I'm implementing a Naive Bayes classifier.
I have the following figure showing me my classification boundaries:
I want to make the axes equally scaled for the figure, because I think it would help me better understand what is going on. However, I haven't found any way to do this. The plot is generated by a function not written by me:
%matplotlib inline
plotBoundary(BayesClassifier(), dataset='iris',split=0.7)
# ## Plotting the decision boundary
#
# This is some code that you can use for plotting the decision boundary
# boundary in the last part of the lab.
def plotBoundary(classifier, dataset='iris', split=0.7):
    X,y,pcadim = fetchDataset(dataset)
    xTr,yTr,xTe,yTe,trIdx,teIdx = trteSplitEven(X,y,split,1)
    classes = np.unique(y)
    pca = decomposition.PCA(n_components=2)
    pca.fit(xTr)
    xTr = pca.transform(xTr)
    xTe = pca.transform(xTe)
    pX = np.vstack((xTr, xTe))
    py = np.hstack((yTr, yTe))
    # Train
    trained_classifier = classifier.trainClassifier(xTr, yTr)

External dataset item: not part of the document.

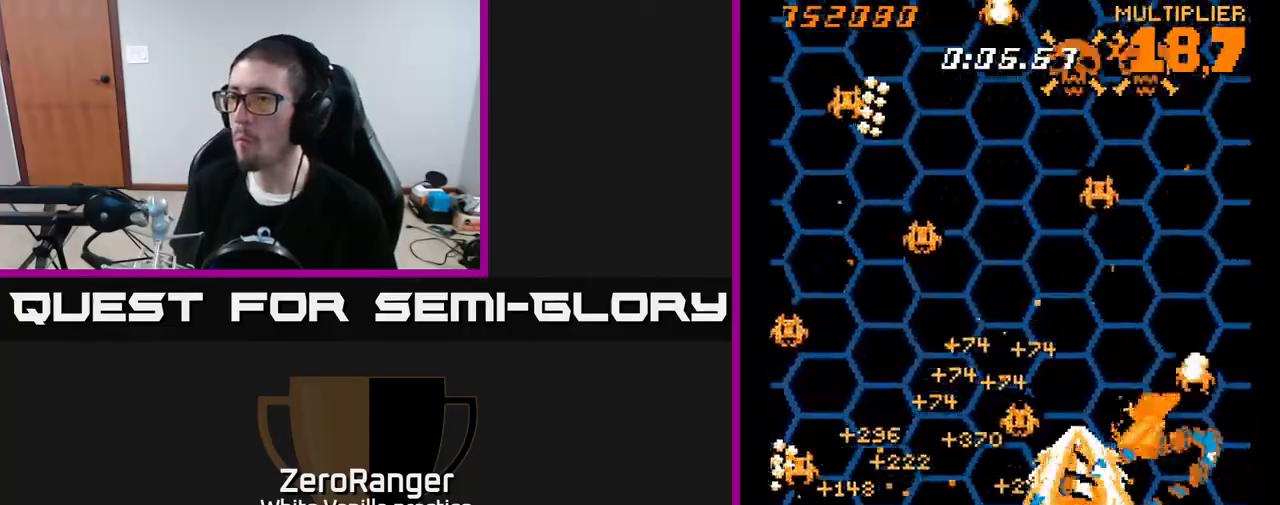
{"buttons": ["A", "DPAD_RIGHT"], "right_stick": "center", "events": [[17, "DPAD_DOWN", "up"], [17, "DPAD_LEFT", "down"], [333, "DPAD_UP", "down"], [350, "DPAD_LEFT", "up"], [367, "DPAD_RIGHT", "down"], [400, "DPAD_UP", "up"]]}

    xRange = np.arange(np.min(pX[:,0]),np.max(pX[:,0]),np.abs(np.max(pX[:,0])-np.min(pX[:,0]))/100.0)
    yRange = np.arange(np.min(pX[:,1]),np.max(pX[:,1]),np.abs(np.max(pX[:,1])-np.min(pX[:,1]))/100.0)
    grid = np.zeros((yRange.size, xRange.size))
    for (xi, xx) in enumerate(xRange):
        for (yi, yy) in enumerate(yRange):
            # Predict
            grid[yi,xi] = trained_classifier.classify(np.array([[xx, yy]]))
    ys = [i+xx+(i*xx)**2 for i in range(len(classes))]
    colormap = cm.rainbow(np.linspace(0, 1, len(ys)))
    fig = plt.figure()
    # plt.hold(True)
    conv = ColorConverter()
    for (color, c) in zip(colormap, classes):
        try:
            CS = plt.contour(xRange,yRange,(grid==c).astype(float),15,linewidths=0.25,colors=conv.to_rgba_array(color))
        except ValueError:
            pass
        trClIdx = np.where(y[trIdx] == c)[0]
        teClIdx = np.where(y[teIdx] == c)[0]
        plt.scatter(xTr[trClIdx,0],xTr[trClIdx,1],marker='o',c=color,s=40,alpha=0.5, label="Class "+str(c)+" Train")
        plt.scatter(xTe[teClIdx,0],xTe[teClIdx,1],marker='*',c=color,s=50,alpha=0.8, label="Class "+str(c)+" Test")
    plt.legend(bbox_to_anchor=(1., 1), loc=2, borderaxespad=0.)
    fig.subplots_adjust(right=0.7)
    plt.axis("equal") # <------- TRIED TO INJECT axis("equal") here
    plt.show()
I've tried injecting plt.axis("equal") into this function (1 line from the bottom of the code) but it doesn't make my axes equal. How can I achieve this?
EDIT: I also tried injecting plt.gca().set_aspect('equal', adjustable='box'). It didn't change anything.